BAC de Marseille: une affaire accablante pour la police

Raffael Enault 06/10/2012 0

Manuel Valls a décidé de suspendre les douze policiers mis en examen de la B.A.C nord de Marseille. Quelques semaines seulement après l’affaire Neyret, la police française n’en fini plus de plonger.

 BAC de Marseille: une affaire accablante pour la police

Présentés vendredi aux deux juges d’instruction marseillais chargés de l’affaire, douze policiers de la Brigade anti-criminalité (BAC) Nord de Marseille ont été mis en examen pour « vols en bande organisée, extorsions en bande organisée et infraction à la législation sur les stupéfiants », a-communiqué une source judiciaire proche du dossier.

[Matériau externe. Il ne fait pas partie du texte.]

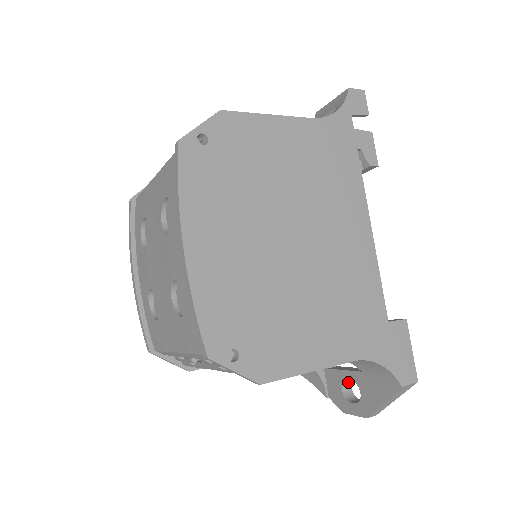
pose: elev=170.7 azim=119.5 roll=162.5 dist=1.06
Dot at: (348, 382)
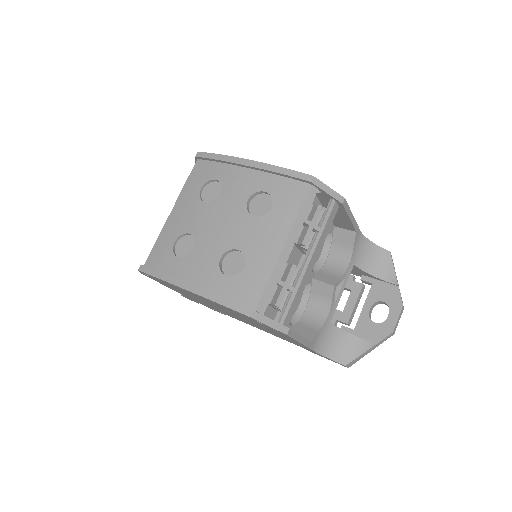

« Sept d’entre eux ont été écroués dans plusieurs établissements pénitentiaires de la région, à l’exception des Baumettes« , a précisé le procureur de la République de Marseille, Jacques Dallest. Les cinq autres ont été remis en liberté, mais placés sous contrôle judiciaire avec interdiction d’exercer leur profession et de se rendre dans les locaux de la BAC Nord.

Le parquet de Marseille avait requis le placement sous mandat de dépôt de quasiment toutes les personnes mis en cause. Le juge des libertés et de la détention (JLD) a cependant estimé que les faits étaient graves et conformément aux réquisitions du ministère public, opté pour l’incarcération des personnes soupçonnées d’être les plus impliquées, en expliquant que « le trouble à l’ordre public était important et que des risques de réitération des faits n’étaient pas à exclure. »

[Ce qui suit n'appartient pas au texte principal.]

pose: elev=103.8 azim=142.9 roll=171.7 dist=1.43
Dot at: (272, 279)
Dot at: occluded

Manuel Valls intervient directement dans l’affaire

Après l’annonce de toutes les mises en examen dans les médias, Manuel Valls a déclaré vendredi soir que « le directeur général de la police nationale a immédiatement suspendu les policiers mis en cause« . Le ministre de l’Intérieur a ajouté qu’il avait « décidé de dissoudre la BAC de jour de la division de police nord de Marseille ».

« Les faits pour lesquels les policiers ont été mis en examen sont d’une exceptionnelle gravité », a insisté Manuel Valls dans un communiqué. « S’ils sont avérés, ces faits portent atteinte à l’honneur et à la probité dont doivent être porteurs celles et ceux qui assurent la sécurité de nos concitoyens ».

« Le ministre de l’Intérieur a demandé au préfet de police, dès le premier jour, de tout faire pour assurer la sécurité des habitants des quartiers nord de Marseille« , ajoute le communiqué émanant du ministère, précisant qu’une « nouvelle structure sera proposée concernant la réorganisation des BAC sur Marseille » et que « les méthodes et les moyens de sécurisation et de lutte contre la délinquance seront revus ».

« En dépit d’une ampleur que nul ne conteste, cette affaire ne doit pas conduire à jeter le discrédit sur l’ensemble des 7.000 policiers du département des Bouches-du-Rhône », a insisté le ministre qui doit se rendre dès le 12 octobre à Marseille.

La plupart des policiers mis en cause ont refusé d’être assimilés, lors de leurs auditions, à des « des flics ripoux ». « On a voulu faire un exemple. Alors, on met tous les policiers dans la même charrette« , déclarait vendredi soir Me Béatrice Manoukian, l’avocate de l’un des policiers écroués. « On les présente tous comme des ripoux, alors qu’on n’est que sur des présomptions. Cette affaire va faire beaucoup de mal« , a-t-elle ajouté.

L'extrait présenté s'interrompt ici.